Sharks from endangered species have been discovered in pet food, according to DNA studies.
DNA testing uncover endangered shark species in pet food. According to a new study, pet owners may be accidentally giving their animals meat from endangered shark species.
Researchers from Yale-NUS College in Singapore were curious about the ambiguous ingredient listings on pet food packets, which boast things like "fish," "ocean fish," and "white bait." They wanted to find out what people are really giving their beloved pets.
The researchers employed DNA barcoding to see if shark DNA was present in 45 different pet food products from 16 different brands in Singapore, and they published their findings in Frontiers in Marine Science on Friday.
The majority of pet owners are undoubtedly nature lovers, and we believe most would be shocked to learn that they may be unwittingly contributing to shark overfishing," Yale-NUS College authors Ben Wainwright and Ian French said in a statement.
The researchers found shark DNA in 31 percent of the 144 samples they collected, with the blue shark (Prionace glauca) being the most commonly detected species, followed by the silky shark (Carcharhinus falciformis) and the whitetip reef shark (Triaenodon obesus). The whitetip reef shark and the silky shark are both classified as "vulnerable" on the Red List of the International Union for Conservation of Nature, according to the researchers.

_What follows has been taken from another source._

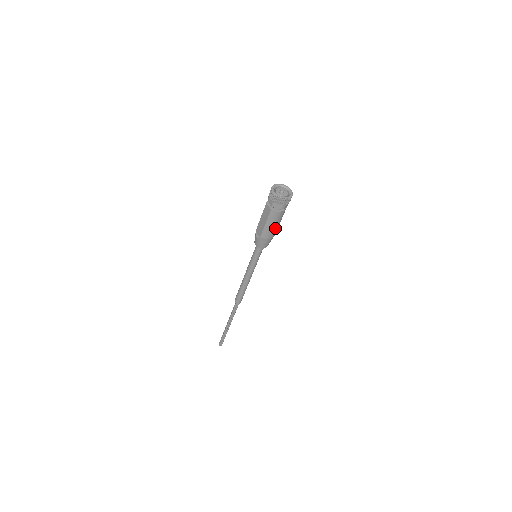
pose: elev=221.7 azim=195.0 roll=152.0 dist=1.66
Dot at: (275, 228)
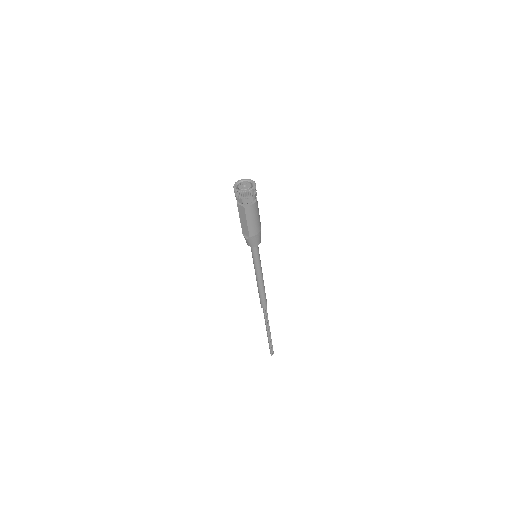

None of the goods purchased specified shark as an ingredient, instead describing their contents with general catch-all terms like 'fish,' 'ocean fish,' 'white bait,' or 'white fish," the scientists wrote.
The Yale-NUS College study builds on a study published in Conservation Genetics in 2019 that discovered a high level of shark meat in pet food samples collected across the United States, prompting the researchers to look into Asian products as well.
In light of their findings, the scientists advised governments to enact worldwide pet food labeling regulations in order to reduce overfishing of endangered shark species. They emphasized the necessity of eliminating vague catch-all phrases in ingredient lists" in order to give consumers the information they need to make educated decisions.
According to the experts, sharks are critical for the maintenance of a healthy marine ecosystem since they are apex predators in the oceanic food chain. However, the authors point out that a rising shark fin and meat trade is putting shark populations in jeopardy, with an estimated 100 million sharks slaughtered each year.
The food supply is threatened by Russia's battle in the world's "breadbasket. Shark meat is also a silent contributor" in daily items like cosmetics, according to the researchers, including shark-derived squalene oil in beauty products.
Shark populations are overfished all over the world, with confirmed reductions of more than 70% in the previous 50 years, Wrainright and French continued. This reflects the current disregard with which we regard our oceans.